Napoleon Bonaparte'ın baskısı üzerine, Polonya'yı paylaşanlar 1807'de Varşova'da bir Polonya prensliğinin yeniden kurulmasına "izin" veriyorlar. Napoleon'un duman edilmesinden sonra yapılan meşhur Viyana konferansında Polonya gene, bir küçük bölge dışında tamamen Rus ve Alman bölgesi ilan ediliyor. 1830'de Ruslara karşı ayaklanıyorlar, ama yenilip yoğun bir Ruslaştırma ve Almanlaştırma kampanyasına maruz kalıyorlar. Bu savaşta yenilenlerden bir grup Polonyalı İstanbul'a sığınıp bugünkü Polonezköyü kuruyor. Bu arada Nazım Hikmet'in dedesinin, o dönemde Türkiye'ye gelen ve daha sonra bir Osmanlı Paşası olan Polonyalılardan
Konstantin Borzecki olduğunu da hatırlatalım. 1863'deki başarısız ikinci ayaklanmadan sonra ise, 'Polonya'nın adı bile yasaklanıyor!
Bu yoğun asimilasyon politikasından kurtulabilen Polonyalıların yaşadığı tek yer, Avusturya-Macaristan bçlgesindekiler oluyor ve Birinci Dünya Savaşı'ndan sonra 1918 Kasımında Polonya, oradan yeniden doğuyor.

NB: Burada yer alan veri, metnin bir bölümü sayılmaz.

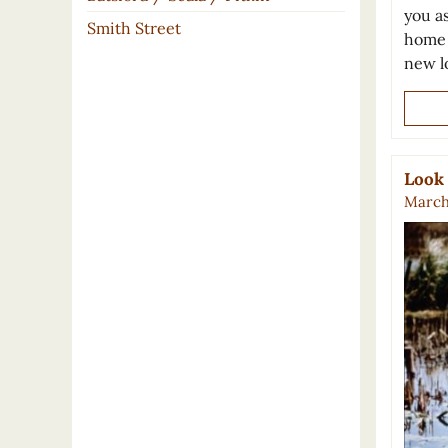
you a
Smith Street
home 
new l
Look 
March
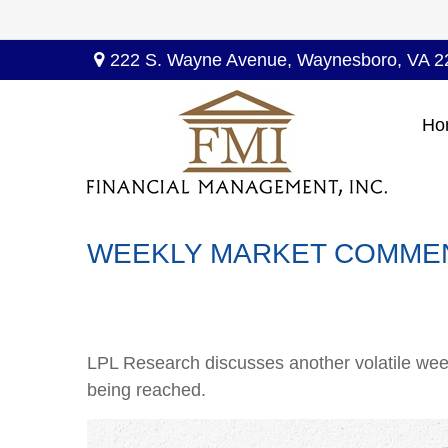
222 S. Wayne Avenue,
Waynesboro,
VA
2
Ho
WEEKLY MARKET COMMENT
LPL Research discusses another volatile week
being reached.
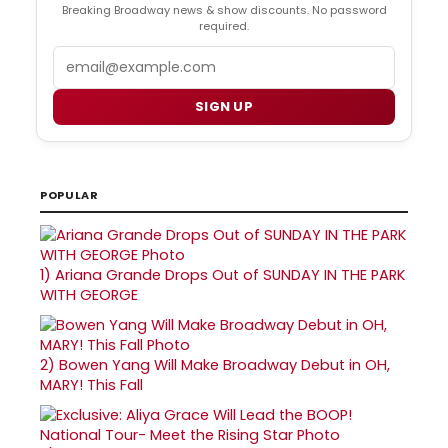
Breaking Broadway news & show discounts. No password
required.
Email
SIGN UP
POPULAR
1)
Ariana Grande Drops Out of SUNDAY IN THE PARK
WITH GEORGE
2)
Bowen Yang Will Make Broadway Debut in OH,
MARY! This Fall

İkinci Dünya Savaşında Polonya'nın Hitler ve Stalin arasında nasıl paylaşıldığını, proleter devrimci "yoldaşlar" dahil herkes bilir!.. Ama "Marksist usta"ları Stalin'in Katyn ormanında yirmibin Polonyalıyı nasıl öldürttüğünü bilmezler -idi. Şimdi biliyor olmalılar! Ve son Polonya Cumhurbaşkanı Lech Kaczynski'nin uçağı, tam da o katliamın yapıldığı yerde düştü. Onunla birlikte bazı önemli bakan ve politikacılar, genelkurmay başkanı, kazada öldüler. Kazadan sonra piyasaya çıkan bir internet filminde, düşen uçkata sağ kalanların Ruslar tarafından öldürüldüğünü ima eden kareler vardı. Doğruluğu kanıtlanmadı, ama filmi cep telefonuyla çeken Rus öldürüldü. Polonya, faşizan bir tekadam örneği olan Putin'in eski usul yayılmacı emellerinin yol üzerinde bulunuyor. Polonya, her zaman Rusya'nın tehdidi altında yaşadı ve Ukrayna'nın yeniden Rus etkisine geri dönemesinin ardından yeniden Rus tehdidini yoğun hissetmeye başladı.